[ 
https://issues.apache.org/jira/browse/SOLR-8862?page=com.atlassian.jira.plugin.system.issuetabpanels:comment-tabpanel&focusedCommentId=15200194#comment-15200194
 ] 

Hoss Man edited comment on SOLR-8862 at 3/17/16 10:01 PM:
----------------------------------------------------------

Ok, so here's what i've found so far...

* Just adding a single line of logging to my test after {{configureCluster}} 
and before {{cluster.createCollection}} was enough to make the seed start 
passing fairly reliably.
** so clearly a finicky timing problem
* {{MiniSolrCloudCluster}}'s constructor has logic that waits for 
{{/live_nodes}} have {{numServer}} children before returning
** this was added in SOLR-7146 precisely because of problems like the one i'm 
seeing
** if there aren't the expected number of {{/live_nodes}} the first time it 
checks, then it sleeps in 1 second increments until there are.
* {{/live_nodes}} get's populated by {{ZkController.createEphemeralLiveNode}}
** -*THIS METHOD IS SUSPICIOUSLY CALLED IN TWO DIFF PLACES:*-
**# EDIT: this is actualy part of an {{OnReconnect}} handler that I 
misconstrued as something that would be called on the initial connect. -fairly 
early in the {{ZkController}} constructor-...{code}
// we have to register as live first to pick up docs in the buffer
createEphemeralLiveNode();
{code}
**# again as the very last thing in {{ZkControlle.init}}...{code}
// Do this last to signal we're up.
createEphemeralLiveNode();
{code}...this line+comment added in recently in SOLR-8696 when it replaced 
another previously existing call to {{createEphemeralLiveNode}} that was 
earlier in the init method (see 
https://git-wip-us.apache.org/repos/asf?p=lucene-solr.git;a=commitdiff;h=8ac4fdd;hp=7d32456efa4ade0130c3ed0ae677aa47b29355a9
 )
* Even if {{/live_nodes}} were only populated as the very last line in 
{{ZkController.init}}, that's far from the last thing that happens when a solr 
node starts up. Things that happen after {{ZkController}} is initialized but 
before {{CoreContainer.createAndLoad}} returns and the {{SolrDispatchFilter}} 
starts accepting requests:
** {{ZkContainer.initZooKeeper}}...

* _Supplied data_:
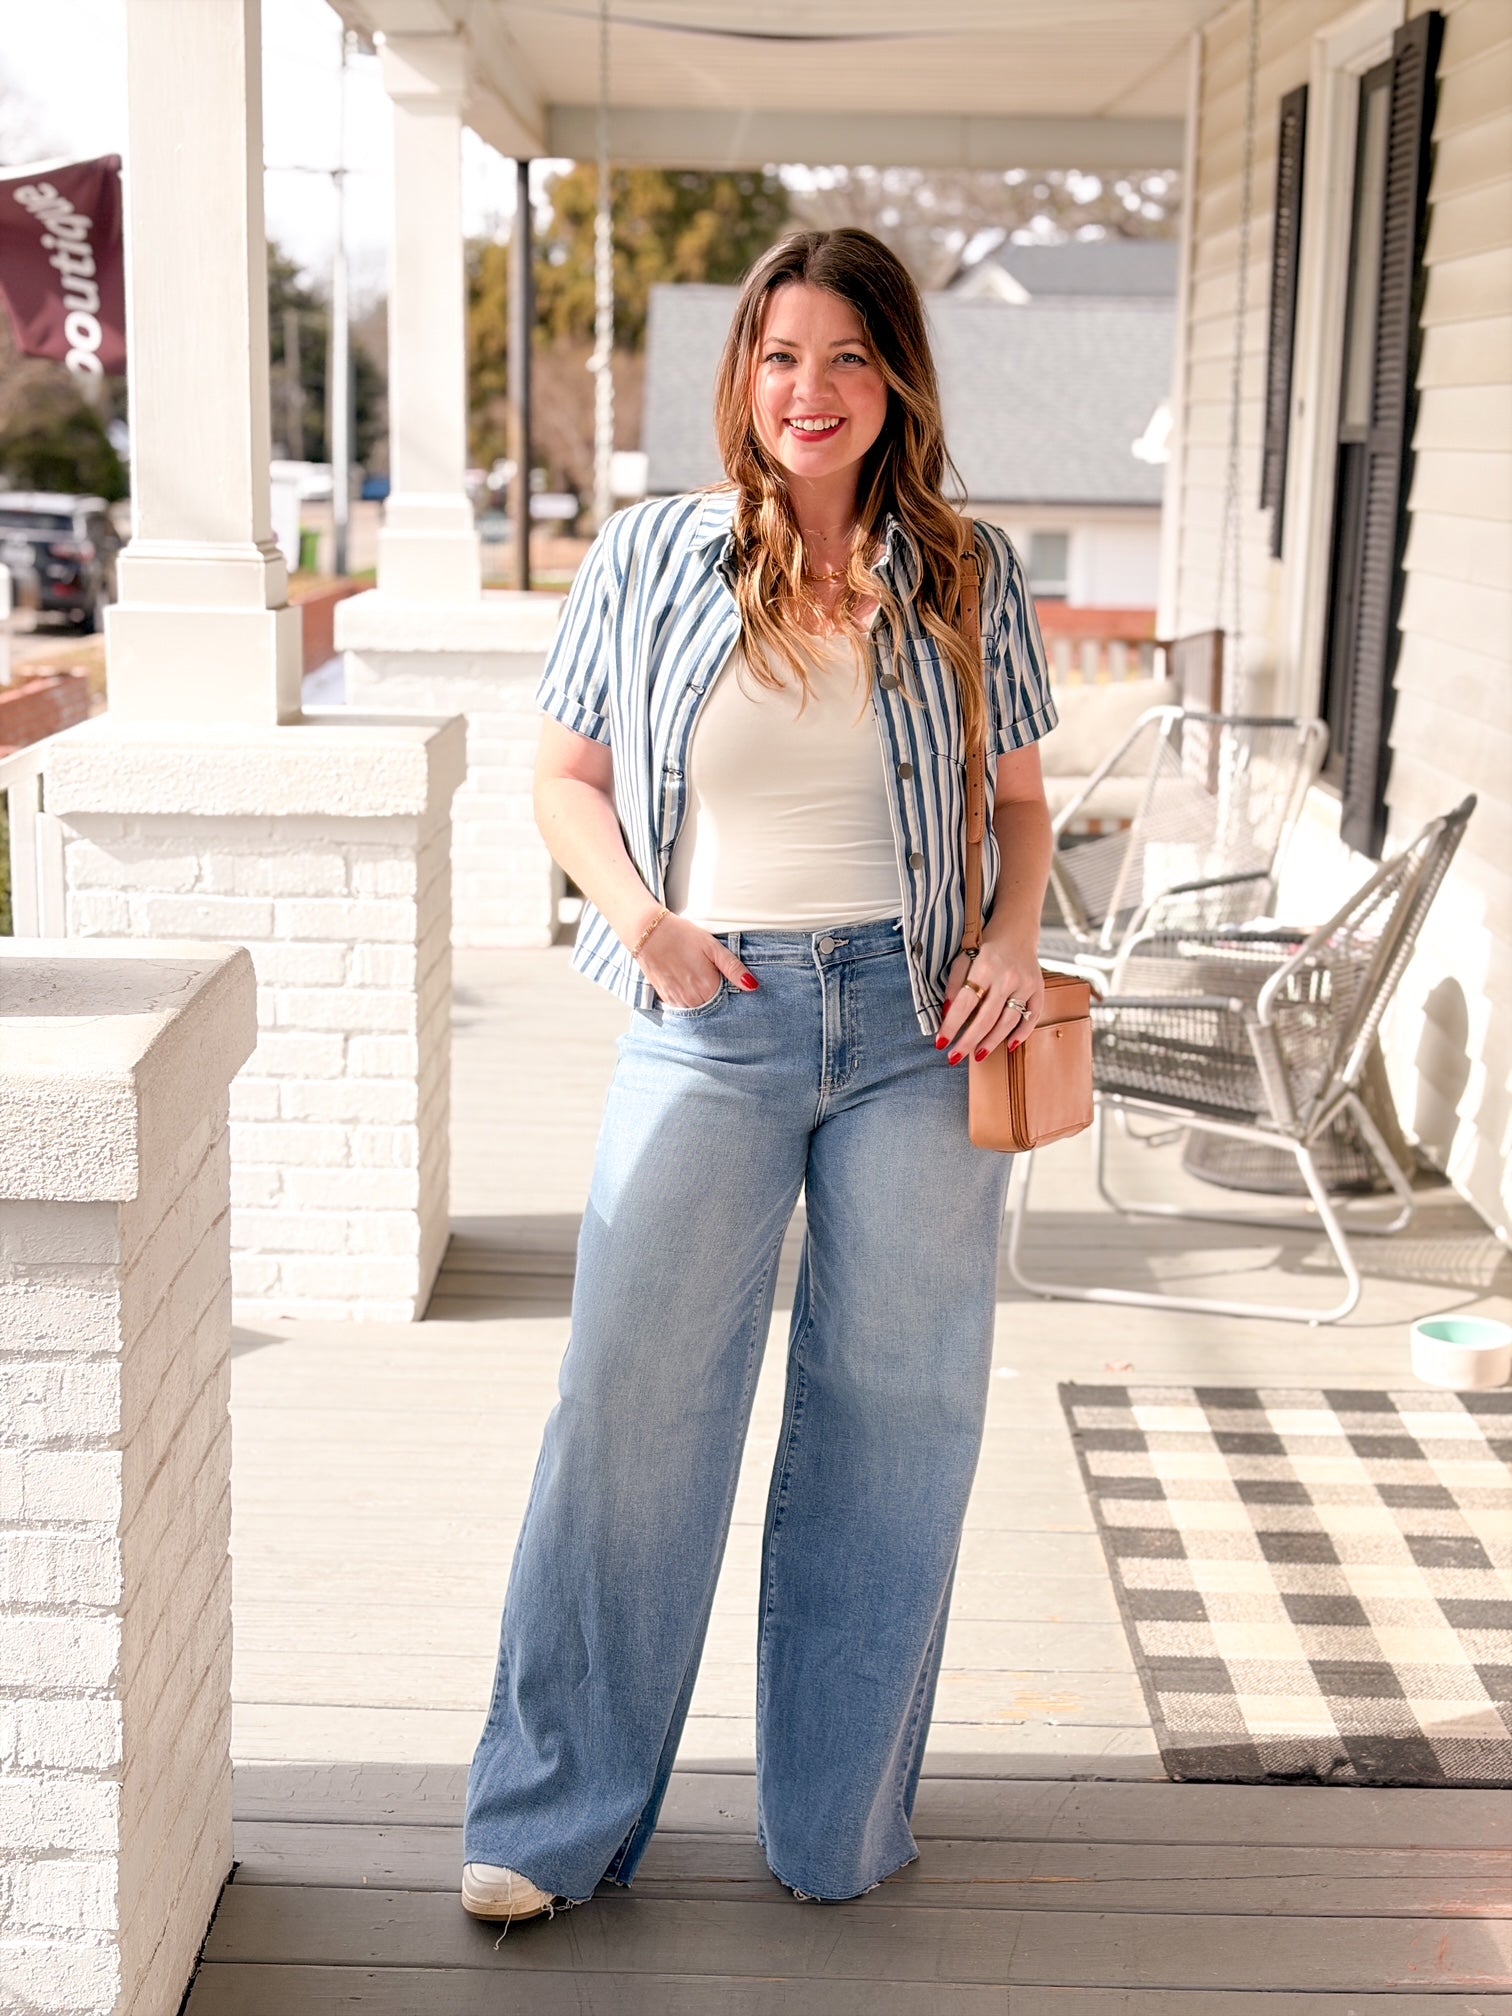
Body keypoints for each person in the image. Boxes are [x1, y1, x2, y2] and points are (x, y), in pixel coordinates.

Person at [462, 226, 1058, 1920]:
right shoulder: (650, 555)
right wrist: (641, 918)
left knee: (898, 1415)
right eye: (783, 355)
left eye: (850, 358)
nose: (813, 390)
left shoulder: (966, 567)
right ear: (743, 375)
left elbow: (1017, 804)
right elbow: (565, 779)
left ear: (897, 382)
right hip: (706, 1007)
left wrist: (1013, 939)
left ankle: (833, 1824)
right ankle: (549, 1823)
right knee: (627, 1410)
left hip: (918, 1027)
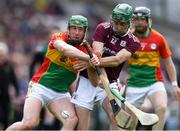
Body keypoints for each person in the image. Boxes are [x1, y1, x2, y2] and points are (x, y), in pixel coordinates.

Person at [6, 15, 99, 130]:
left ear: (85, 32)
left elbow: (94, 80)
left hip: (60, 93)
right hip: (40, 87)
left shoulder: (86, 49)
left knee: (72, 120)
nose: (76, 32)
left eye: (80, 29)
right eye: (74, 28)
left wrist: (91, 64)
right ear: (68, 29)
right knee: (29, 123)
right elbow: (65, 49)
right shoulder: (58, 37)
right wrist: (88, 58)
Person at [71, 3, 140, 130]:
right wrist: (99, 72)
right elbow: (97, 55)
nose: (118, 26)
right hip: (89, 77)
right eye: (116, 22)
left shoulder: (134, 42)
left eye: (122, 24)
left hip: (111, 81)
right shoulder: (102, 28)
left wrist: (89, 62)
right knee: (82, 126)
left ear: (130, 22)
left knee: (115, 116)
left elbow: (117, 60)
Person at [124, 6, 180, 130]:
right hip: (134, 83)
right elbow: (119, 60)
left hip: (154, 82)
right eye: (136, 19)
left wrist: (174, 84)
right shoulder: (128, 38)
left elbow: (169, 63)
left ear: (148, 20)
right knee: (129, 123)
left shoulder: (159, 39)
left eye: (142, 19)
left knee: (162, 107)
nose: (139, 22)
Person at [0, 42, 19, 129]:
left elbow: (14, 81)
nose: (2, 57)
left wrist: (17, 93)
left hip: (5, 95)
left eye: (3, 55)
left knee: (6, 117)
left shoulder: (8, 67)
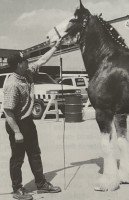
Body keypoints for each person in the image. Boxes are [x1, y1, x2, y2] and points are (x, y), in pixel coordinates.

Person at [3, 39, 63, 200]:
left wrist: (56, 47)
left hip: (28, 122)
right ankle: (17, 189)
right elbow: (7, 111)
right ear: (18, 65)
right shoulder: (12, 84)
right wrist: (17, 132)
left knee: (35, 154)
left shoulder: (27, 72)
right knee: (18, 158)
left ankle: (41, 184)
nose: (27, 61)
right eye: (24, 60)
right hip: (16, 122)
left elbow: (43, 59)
==
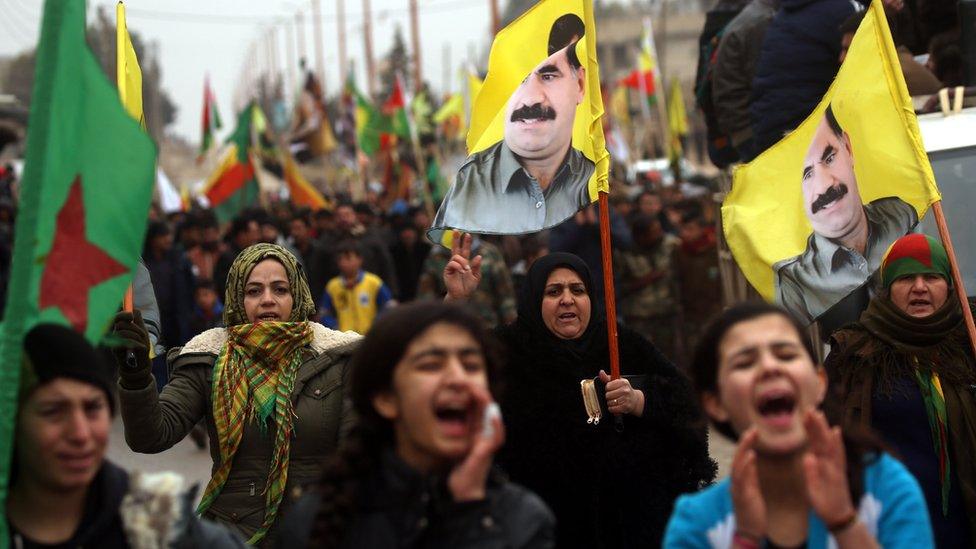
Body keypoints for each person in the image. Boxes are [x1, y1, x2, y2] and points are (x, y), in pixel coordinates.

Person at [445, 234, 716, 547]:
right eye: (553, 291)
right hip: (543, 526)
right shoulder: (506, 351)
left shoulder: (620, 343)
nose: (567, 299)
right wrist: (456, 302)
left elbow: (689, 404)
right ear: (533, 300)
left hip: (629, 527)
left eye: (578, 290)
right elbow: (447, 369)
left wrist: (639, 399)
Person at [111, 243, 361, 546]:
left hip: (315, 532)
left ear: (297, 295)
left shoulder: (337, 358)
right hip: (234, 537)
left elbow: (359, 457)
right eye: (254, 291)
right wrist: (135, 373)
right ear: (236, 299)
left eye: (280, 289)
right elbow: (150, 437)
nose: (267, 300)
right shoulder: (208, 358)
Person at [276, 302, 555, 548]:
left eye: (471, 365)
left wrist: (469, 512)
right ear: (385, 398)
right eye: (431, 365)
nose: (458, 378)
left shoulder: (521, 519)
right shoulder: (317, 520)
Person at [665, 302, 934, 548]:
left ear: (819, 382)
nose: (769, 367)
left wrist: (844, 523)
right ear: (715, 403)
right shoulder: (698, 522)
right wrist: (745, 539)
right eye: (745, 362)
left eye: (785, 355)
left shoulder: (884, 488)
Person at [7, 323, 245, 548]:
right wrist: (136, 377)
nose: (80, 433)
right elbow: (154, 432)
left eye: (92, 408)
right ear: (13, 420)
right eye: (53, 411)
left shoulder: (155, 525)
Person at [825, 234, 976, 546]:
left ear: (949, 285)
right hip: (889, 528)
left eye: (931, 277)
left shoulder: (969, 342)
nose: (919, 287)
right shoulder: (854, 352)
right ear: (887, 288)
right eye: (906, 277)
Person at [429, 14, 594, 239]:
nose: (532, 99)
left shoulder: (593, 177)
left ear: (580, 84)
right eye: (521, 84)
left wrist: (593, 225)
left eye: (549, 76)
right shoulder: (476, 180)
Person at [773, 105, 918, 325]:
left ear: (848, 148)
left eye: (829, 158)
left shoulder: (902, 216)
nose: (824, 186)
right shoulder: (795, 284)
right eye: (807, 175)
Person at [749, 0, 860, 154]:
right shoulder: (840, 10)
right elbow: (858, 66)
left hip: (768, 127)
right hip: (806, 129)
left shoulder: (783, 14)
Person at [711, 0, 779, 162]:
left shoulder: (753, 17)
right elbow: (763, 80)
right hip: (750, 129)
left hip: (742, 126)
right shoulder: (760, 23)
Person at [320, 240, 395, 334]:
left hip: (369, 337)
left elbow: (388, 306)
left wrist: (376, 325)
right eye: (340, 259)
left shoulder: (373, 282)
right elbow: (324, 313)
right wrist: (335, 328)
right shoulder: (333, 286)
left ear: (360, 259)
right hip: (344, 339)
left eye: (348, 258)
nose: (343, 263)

* _Things to do_:
1. In the Solr JIRA comment, how does the constructor of MiniSolrCloudCluster wait when /live_nodes does not yet have the expected number of children?
2. Write what comes next in the Solr JIRA comment, carrying on from the point where it stops.
The rows play no part in what you are asked to do here.

* _Answers in order_:
1. It sleeps in 1-second increments until the expected number is there.

2.
*** whatever the hell this is suppose to do...{code}
if (zkRun != null && zkServer.getServers().size() > 1 && confDir == null && 
boostrapConf == false) {
  // we are part of an ensemble and we are not uploading the config - pause to 
give the config time
  // to get up
  Thread.sleep(10000);
}
{code}
*** any node that has a confDir uploads it to zk: 
{{configManager.uploadConfigDir(configPath, confName);}} (even if it's not 
bootstrapping???)
*** any node that *IS* doing bootstrap does that: 
{{ZkController.bootstrapConf(zkController.getZkClient(), cc, solrHome);}}
** {{CoreContainer.load()}}...
*** Authentication plugins are initialized
*** core * collection & configset & container handlers are initialized
*** *{{CoreDescriptor}} FOR EACH CORE DIR ON DISK ARE LOADED*
**** which of course means opening transaction logs, opening indexwriters, open 
searchers, newSearcher event listeners, etc...
*** {{ZkController.checkOverseerDesignate()}} is called (no idea what that does)


Which all leads me to the following conclusions...

# when using {{MiniSolrCloudCluster}}, if you are lucky, there will be at least 
one node not yet in {{/live_nodes} when it does it's first check, and then it 
will sleep 1 second giving those nodes time to _actually_ startup & load their 
cores, and hopefully at least one of them will be completley finished by the 
time you actaully try to use a {{CloudSolrClient}} pointed at that ZK 
{{/live_nodes}} data.
# unless there is some other "i'm alive" data in ZK that 
{{MiniSolrCloudCluster}} should be consulting, it seems like it's doing the 
best it can to ensure that all the nodes are live before returning to the caller
# *This does not seem like a probably that only affects tests.*  This seems 
like a real world problem we shoudl address -- {{CloudSolrClient}} should be 
able to consult some info in ZK to know when a node is _really_ alive and ready 
for requests.
#* if there is a reason why the {{/live_nodes}} entry needs to be created as 
early as it is (ie: {{// we have to register as live first to pick up docs in 
the buffer}}) then it should only be created that one time and some other 
ephemeral node should be used
#* whatever ephemeral node is used should be created by a very explicit very 
special method call made as the very last thing in {{SolrDispatchFilter}}



was (Author: hossman):

Ok, so here's what i've found so far...

* Just adding a single line of logging to my test after {{configureCluster}} 
and before {{cluster.createCollection}} was enough to make the seed start 
passing fairly reliably.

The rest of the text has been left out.